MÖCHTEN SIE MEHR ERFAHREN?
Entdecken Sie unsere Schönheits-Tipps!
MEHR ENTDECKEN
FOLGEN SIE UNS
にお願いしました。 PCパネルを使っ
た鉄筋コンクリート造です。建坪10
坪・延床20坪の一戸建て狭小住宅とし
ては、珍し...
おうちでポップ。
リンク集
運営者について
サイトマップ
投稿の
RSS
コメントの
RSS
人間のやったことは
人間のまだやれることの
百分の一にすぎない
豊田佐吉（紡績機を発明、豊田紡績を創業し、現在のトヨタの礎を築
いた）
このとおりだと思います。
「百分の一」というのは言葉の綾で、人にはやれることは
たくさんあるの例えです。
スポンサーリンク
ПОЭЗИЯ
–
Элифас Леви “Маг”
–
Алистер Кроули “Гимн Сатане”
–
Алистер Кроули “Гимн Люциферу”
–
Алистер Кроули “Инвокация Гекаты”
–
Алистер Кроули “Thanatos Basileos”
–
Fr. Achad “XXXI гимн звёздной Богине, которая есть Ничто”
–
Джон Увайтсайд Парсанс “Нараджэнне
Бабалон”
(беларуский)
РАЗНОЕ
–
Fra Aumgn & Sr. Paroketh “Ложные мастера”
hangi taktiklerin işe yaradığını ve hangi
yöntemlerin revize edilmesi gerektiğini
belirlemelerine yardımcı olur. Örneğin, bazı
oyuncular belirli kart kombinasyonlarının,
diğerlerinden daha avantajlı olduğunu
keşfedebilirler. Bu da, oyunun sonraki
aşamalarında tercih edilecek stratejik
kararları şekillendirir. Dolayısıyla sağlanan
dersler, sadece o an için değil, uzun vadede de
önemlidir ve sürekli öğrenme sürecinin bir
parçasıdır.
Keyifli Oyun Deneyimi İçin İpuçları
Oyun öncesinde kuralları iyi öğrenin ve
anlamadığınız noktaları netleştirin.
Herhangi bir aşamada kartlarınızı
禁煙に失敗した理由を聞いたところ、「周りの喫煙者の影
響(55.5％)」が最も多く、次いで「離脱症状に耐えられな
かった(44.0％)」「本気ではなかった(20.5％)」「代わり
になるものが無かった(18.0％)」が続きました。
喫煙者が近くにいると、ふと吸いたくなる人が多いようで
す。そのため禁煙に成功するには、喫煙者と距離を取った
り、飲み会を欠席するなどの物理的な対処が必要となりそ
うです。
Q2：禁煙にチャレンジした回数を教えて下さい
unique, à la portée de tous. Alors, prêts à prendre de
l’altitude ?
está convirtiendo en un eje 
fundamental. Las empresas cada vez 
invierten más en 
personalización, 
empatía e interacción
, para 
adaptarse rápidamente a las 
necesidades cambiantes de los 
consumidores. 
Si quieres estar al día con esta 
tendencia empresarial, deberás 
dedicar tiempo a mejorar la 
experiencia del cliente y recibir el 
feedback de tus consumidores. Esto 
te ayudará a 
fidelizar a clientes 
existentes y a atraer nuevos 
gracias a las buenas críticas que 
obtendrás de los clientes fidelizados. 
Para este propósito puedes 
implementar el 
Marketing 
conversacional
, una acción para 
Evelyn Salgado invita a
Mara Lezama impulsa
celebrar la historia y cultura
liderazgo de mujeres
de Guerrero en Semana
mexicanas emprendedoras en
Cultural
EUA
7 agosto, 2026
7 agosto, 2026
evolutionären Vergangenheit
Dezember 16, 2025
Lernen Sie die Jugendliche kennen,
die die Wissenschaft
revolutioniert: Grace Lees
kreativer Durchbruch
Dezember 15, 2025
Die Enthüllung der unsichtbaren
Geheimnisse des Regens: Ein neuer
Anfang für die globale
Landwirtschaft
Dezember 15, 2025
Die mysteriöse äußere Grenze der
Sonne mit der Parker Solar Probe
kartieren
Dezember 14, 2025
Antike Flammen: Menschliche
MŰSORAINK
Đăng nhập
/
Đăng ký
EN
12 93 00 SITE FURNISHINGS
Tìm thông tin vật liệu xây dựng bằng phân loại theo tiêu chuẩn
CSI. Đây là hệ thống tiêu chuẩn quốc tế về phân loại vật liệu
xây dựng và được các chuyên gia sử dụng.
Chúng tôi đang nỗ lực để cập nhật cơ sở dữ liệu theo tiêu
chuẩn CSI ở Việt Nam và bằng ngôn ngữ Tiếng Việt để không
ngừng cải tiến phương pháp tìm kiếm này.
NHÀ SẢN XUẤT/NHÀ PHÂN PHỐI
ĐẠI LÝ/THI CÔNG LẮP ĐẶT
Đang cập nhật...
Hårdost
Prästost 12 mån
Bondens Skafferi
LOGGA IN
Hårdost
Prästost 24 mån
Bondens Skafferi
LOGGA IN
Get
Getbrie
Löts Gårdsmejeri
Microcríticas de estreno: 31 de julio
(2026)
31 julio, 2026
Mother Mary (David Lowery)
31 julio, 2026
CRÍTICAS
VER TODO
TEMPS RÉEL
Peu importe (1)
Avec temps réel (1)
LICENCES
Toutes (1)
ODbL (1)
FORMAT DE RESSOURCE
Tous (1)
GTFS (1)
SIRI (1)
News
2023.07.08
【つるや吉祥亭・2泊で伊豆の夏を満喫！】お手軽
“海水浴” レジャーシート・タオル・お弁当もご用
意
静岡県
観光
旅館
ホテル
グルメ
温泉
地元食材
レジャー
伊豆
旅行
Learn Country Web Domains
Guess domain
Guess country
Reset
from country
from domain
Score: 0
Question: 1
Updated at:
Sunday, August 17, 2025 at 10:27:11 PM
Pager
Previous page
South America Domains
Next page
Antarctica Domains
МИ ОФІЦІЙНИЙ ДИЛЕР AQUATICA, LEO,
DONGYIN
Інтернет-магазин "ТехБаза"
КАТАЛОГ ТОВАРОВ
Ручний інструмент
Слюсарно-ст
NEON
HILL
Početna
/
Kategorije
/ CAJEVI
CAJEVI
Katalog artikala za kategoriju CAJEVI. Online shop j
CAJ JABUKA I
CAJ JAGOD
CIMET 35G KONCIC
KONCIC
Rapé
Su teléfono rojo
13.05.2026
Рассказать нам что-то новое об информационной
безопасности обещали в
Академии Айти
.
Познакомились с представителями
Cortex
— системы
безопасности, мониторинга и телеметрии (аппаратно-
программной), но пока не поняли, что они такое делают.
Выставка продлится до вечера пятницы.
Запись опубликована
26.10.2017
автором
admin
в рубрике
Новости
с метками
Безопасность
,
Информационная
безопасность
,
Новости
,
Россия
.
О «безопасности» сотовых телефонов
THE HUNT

To do
For the string "nhật", show each line of the entries above where it occurs.

Answer to the exercise
Chúng tôi đang nỗ lực để cập nhật cơ sở dữ liệu theo tiêu
Đang cập nhật...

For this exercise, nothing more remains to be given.